I wrote this this method to download a webpage given a URL. It is designed to download HTML only. If I want to do error checking and allow HTML only how should I do this?
public static String download(URL url) throws IOException {
InputStream is = url.openStream();
BufferedReader reader = new BufferedReader(new InputStreamReader(is));
String page = "";
String line;
while((line = reader.readLine()) != null){
page = page + line;
}
return page;
}
Originally I was planning on doing this:
String file = url.getFile();
if(file.subString(file.indexOf("."),file.length()-1).equalsIgnoreCase("HTML")){
// do method
However the URL: http://www.smu.com
returns ""
for url.getFile()
. Anyone have any suggestions?
,
To test if you’re getting html you can use URL.openConnection() to get a UrlConnection can then call getContentType() which should return “text/html” for an HTML page. You can then use the getInputStream() method on the UrlConnection() as a drop in replacement for url.openStream();
If you actually want to validate that the content the server is sending you is HTML you’d need to find an HTML validation library. I don’t know of one off-hand, sorry.

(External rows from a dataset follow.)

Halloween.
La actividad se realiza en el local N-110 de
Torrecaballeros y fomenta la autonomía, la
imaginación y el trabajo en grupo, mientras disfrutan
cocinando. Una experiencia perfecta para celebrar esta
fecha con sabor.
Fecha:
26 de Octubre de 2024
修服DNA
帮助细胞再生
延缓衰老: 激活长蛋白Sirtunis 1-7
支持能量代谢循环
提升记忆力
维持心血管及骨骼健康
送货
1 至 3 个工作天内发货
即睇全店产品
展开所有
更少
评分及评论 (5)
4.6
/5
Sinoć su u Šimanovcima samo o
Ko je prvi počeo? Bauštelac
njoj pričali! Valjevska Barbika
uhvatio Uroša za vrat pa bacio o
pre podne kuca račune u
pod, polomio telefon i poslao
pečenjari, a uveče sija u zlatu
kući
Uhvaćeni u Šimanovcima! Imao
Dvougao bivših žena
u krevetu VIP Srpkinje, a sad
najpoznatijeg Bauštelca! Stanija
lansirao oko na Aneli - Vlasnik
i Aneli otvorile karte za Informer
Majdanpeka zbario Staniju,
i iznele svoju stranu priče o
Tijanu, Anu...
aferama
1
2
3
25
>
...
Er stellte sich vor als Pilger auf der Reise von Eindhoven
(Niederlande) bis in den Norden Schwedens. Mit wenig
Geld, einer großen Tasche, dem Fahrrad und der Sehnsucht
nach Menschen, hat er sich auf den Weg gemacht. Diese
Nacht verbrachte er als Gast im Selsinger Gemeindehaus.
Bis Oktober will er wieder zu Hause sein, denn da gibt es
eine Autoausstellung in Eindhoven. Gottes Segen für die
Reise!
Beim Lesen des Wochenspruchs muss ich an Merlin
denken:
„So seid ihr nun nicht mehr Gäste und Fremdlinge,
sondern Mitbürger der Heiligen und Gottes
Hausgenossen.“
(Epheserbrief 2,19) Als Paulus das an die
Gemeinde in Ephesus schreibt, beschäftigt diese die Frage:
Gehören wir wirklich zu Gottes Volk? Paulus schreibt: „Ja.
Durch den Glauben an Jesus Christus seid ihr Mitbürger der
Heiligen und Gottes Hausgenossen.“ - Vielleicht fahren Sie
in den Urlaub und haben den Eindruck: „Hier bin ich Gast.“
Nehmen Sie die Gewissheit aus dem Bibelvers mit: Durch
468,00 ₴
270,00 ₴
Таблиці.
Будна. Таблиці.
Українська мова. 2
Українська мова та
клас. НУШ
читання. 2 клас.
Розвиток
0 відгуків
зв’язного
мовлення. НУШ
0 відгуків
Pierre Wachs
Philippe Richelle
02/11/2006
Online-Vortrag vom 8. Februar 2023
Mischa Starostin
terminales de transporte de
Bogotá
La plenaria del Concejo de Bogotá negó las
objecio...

Something to consider, which may be why www.smu.com returns no data, is that a number of websites will serve different data depending on the User-Agent string sent on the HTTP connection. You may need to modify that on your UrlConnection with: UrlConnection.addRequestProperty(“User-Agent”, …); See more info here : Setting user agent of a java URLConnection
,
If you want to check the content beyond checking the Content-Type
header, then you can use an HTML parser such as (the misleadingly named!) JTidy.
,
“http://www.smu.com” sends you the data in “http://www.smu.com/index.html”. This is the (common) behavior of web-servers when “/” is requested (a web-server could also theoretically redirect one with a 302 or whatnot). Checking to see if the URL ends in “.html” is thus entirely silly (not to mention that it could be a “.php”, “.asp” or whatever).
However, a nice web-server serving up HTML should return return a Content-Type
header of “text/html”. (This is of course assuming it’s returning HTML and not XHTML or XML or whatnot and the web-server is not broken).
You will likely want to use URLConnection. Here is an example of URLConnection with headers.
How did I determine the top bit?
I ran curl -I http://www.smu.com
(and with ../index.html) and compared the results. They look like:
HTTP/1.1 200 OK
Date: Tue, 19 Oct 2010 18:01:39 GMT
Server: Apache
Last-Modified: Wed, 27 Jan 2010 20:27:52 GMT
Accept-Ranges: bytes
Content-Length: 2993
Content-Type: text/html